At the long bread lines, customers listen to their transistor radios while they wait. When they hear of a Hamas missile striking Israel, cheering begins. Others lash out at Arab states because of their alleged cooperation with Israel, some trade stories about the wounded, the dead, and worsening life for Gazans since the start of the assault, now in its 10th day.

Many Gazans see no end in sight and say that unless there are high numbers of Israeli casualties, nothing will change despite the increasing calls for a cease-fire. They say: If the Palestinians are the only ones dying, no one will care.
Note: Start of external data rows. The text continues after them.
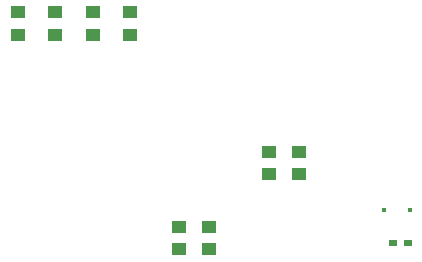
<source format=gbp>
G04 DipTrace Beta 3.0.9.0*
G04 TeensyArbotixProRPIT3.6V0.3.gbp*
%MOIN*%
G04 #@! TF.FileFunction,Paste,Bot*
G04 #@! TF.Part,Single*
%ADD72R,0.01559X0.01559*%
%ADD74R,0.027401X0.019527*%
%ADD108R,0.051023X0.043149*%
%FSLAX26Y26*%
G04*
G70*
G90*
G75*
G01*
G04 BotPaste*
%LPD*%
D108*
X2256789Y2072171D3*
Y2146974D3*
X2131789Y2072171D3*
Y2146974D3*
X2006789Y2072171D3*
Y2146974D3*
X1881789Y2072171D3*
Y2146974D3*
X2819016Y1606614D3*
Y1681418D3*
X2719016Y1606614D3*
Y1681418D3*
X2419016Y1431418D3*
Y1356614D3*
X2519016Y1431418D3*
Y1356614D3*
D74*
X3183671Y1377272D3*
X3132490D3*
D72*
X3189171Y1486538D3*
X3102557D3*
M02*

</source>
The sound of fighting could be heard throughout the city Monday even as those efforts to forge a diplomatic solution moved ahead across the border in Israel. French President Nicolas Sarkozy and Middle East special envoy Tony Blair called for a cease-fire and Hamas is sending a delegation to Egypt for talks.

But Israel has been steadfast in its resolve. On Monday, Defense Minister Ehud Barak said: "Hamas has so far sustained a very heavy blow from us, but we have yet to achieve our objective, and therefore the operation continues."

Since Saturday, when troops crossed the border, more than 20 family members – an aunt, uncle, four cousins, and their families – have been sharing our three bedroom apartment.

My cousin Anas reached our house following the invasion.

"Where is all the rest of the family?" I asked him after he entered, referring to my uncle and the rest of his kids. Anas responded that they tried to flee, but the situation was too difficult. Only after two hours did my uncle, Abu Khaled, reach my house with four of his five children.